● WRITTEN TASK 1
In the rows below, rewrite the part that opens with the line containing "Me llamo Beatriz y soy comunicadora" and runs through the end of the rows, changing "periodismo" to "diseño" and keeping everything else unchanged. Leave the pictures out of your answer.

0

I have a test ElasticSearch 6.0 index populated with millions of records, likely to be in the billions in production. I need to search for a subset of these records, then save this subset of the original set into a secondary index for later searching. I have proven this out via querying ES on Kibana, the challenge is to find appropriate APIs in Java 8 using my Jest client (searchbox.io, version 5.3.3) to do the same. The ElasticSearch cluster is on AWS, so using a transport client is out.

POST _reindex?slices=10&wait_for_completion=false
{ "conflicts": "proceed",
  "source":{
    "index": "my_source_idx",
    "size": 5000,
    "query": { "bool": {
      "filter": { "bool" : { "must" : [
        { "nested": { "path": "test", "query": { "bool": { "must":[
           { "terms" : { "test.RowKey": ["abc"]} },
           { "range" : { "test.dates" : { "lte": "2018-01-01", "gte": "2010-08-01"} } },
           { "range" : { "test.DatesCount" : { "gte": 2} } },
           { "script" : { "script" : { "id": "my_painless_script", 
              "params" : {"min_occurs" : 1, "dateField": "test.dates", "RowKey": ["abc"], "fromDate": "2010-08-01", "toDate": "2018-01-01"}}}}
        ]}}}}
      ]}}
    }}
  },
  "dest": {
    "index": "my_dest_idx"
  },
  "script": {
    "source": <My painless script>
  } }

I am aware I can perform a search on the source index, then create and bulk load the response records onto the new index, but I want to be able to do this all in one shot, as I do have a painless script to glean off some information that is pertinent to the queries that will search the secondary index. Performance is a concern, as the application will be chaining subsequent queries together using the destination index to query against. Does anyone know how to do accomplish this using Jest?

Nkosi
  • 235,767
  • 35
  • 427
  • 472
BPS
  • 607
  • 8
  • 29

1 Answers1

0

It appears as if this particular functionality is not yet supported in Jest. The Jest API It has a way to pass in a script (not a query) as a parameter, but I even was having problems with that.

EDIT:

After some hacking with a coworker, we found a way around this...

Step 1) Extend the GenericResultAbstractionAction class with edits to the script:

public class GenericResultReindexActionHack extends GenericResultAbstractAction {
    GenericResultReindexActionHack(GenericResultReindexActionHack.Builder builder) {
        super(builder);

        Map<String, Object> payload = new HashMap<>();
        payload.put("source", builder.source);
    payload.put("dest", builder.dest);
    if (builder.conflicts != null) {
        payload.put("conflicts", builder.conflicts);
    }
    if (builder.size != null) {
        payload.put("size", builder.size);
    }
    if (builder.script != null) {
        Script script = (Script) builder.script;

// Note the script parameter needs to be formatted differently to conform to the ES _reindex API:

        payload.put("script", new Gson().toJson(ImmutableMap.of("id", script.getIdOrCode(), "params", script.getParams())));
    }
    this.payload = ImmutableMap.copyOf(payload);

    setURI(buildURI());
}

@Override
protected String buildURI() {
    return super.buildURI() + "/_reindex";
}

@Override
public String getRestMethodName() {
    return "POST";
}

@Override
public String getData(Gson gson) {
    if (payload == null) {
        return null;
    } else if (payload instanceof String) {
        return (String) payload;
    } else {

// We need to remove the incorrect formatting for the query, dest, and script fields:

        // TODO: Need to consider spaces in the JSON
        return gson.toJson(payload).replaceAll("\\\\n", "")

● MATERIAL PROVIDED
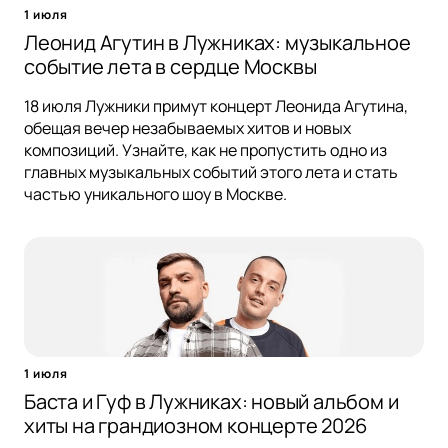
1 июля
Леонид Агутин в Лужниках: музыкальное
событие лета в сердце Москвы
18 июля Лужники примут концерт Леонида Агутина,
обещая вечер незабываемых хитов и новых
композиций. Узнайте, как не пропустить одно из
главных музыкальных событий этого лета и стать
частью уникального шоу в Москве.
1 июля
Баста и Гуф в Лужниках: новый альбом и
хиты на грандиозном концерте 2026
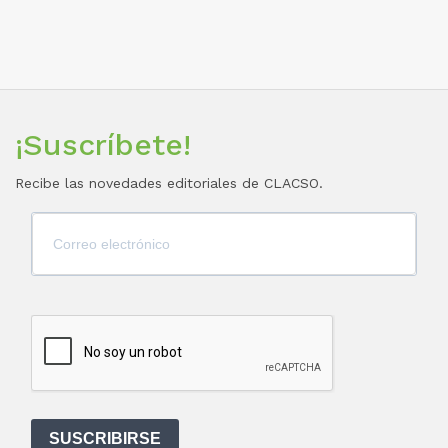
¡Suscríbete!
Recibe las novedades editoriales de CLACSO.
SUSCRIBIRSE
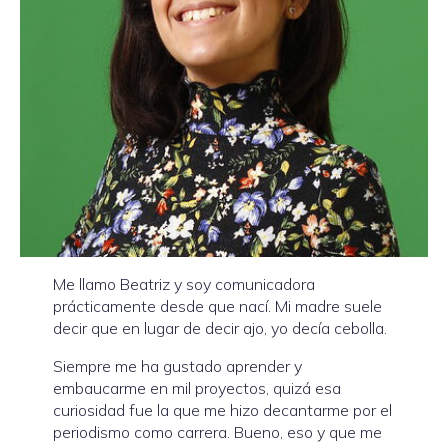
Me llamo Beatriz y soy comunicadora
prácticamente desde que nací. Mi madre suele
decir que en lugar de decir ajo, yo decía cebolla.
Siempre me ha gustado aprender y
embaucarme en mil proyectos, quizá esa
curiosidad fue la que me hizo decantarme por el
periodismo como carrera. Bueno, eso y que me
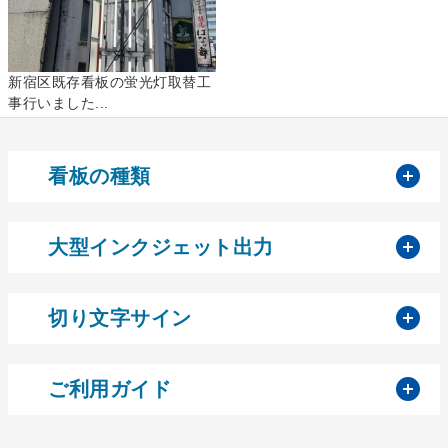
新宿区既存看板の蛍光灯取替工
事行いました...
開
看板の種類
開
大型インクジェット出力
開
切り文字サイン
開
ご利用ガイド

● WRITTEN TASK 2
Answer these questions about the forum thread on Elasticsearch reindexing:
(a) Which version of Elasticsearch does the test index use?
(b) What is the name of the destination index in the reindex request?
(c) What string does the getRestMethodName method return?

● ANSWER 1
Me llamo Beatriz y soy comunicadora
prácticamente desde que nací. Mi madre suele
decir que en lugar de decir ajo, yo decía cebolla.
Siempre me ha gustado aprender y
embaucarme en mil proyectos, quizá esa
curiosidad fue la que me hizo decantarme por el
diseño como carrera. Bueno, eso y que me
新宿区既存看板の蛍光灯取替工
事行いました...
開
看板の種類
開
大型インクジェット出力
開
切り文字サイン
開
ご利用ガイド

● ANSWER 2
(a) 6.0
(b) my_dest_idx
(c) "POST"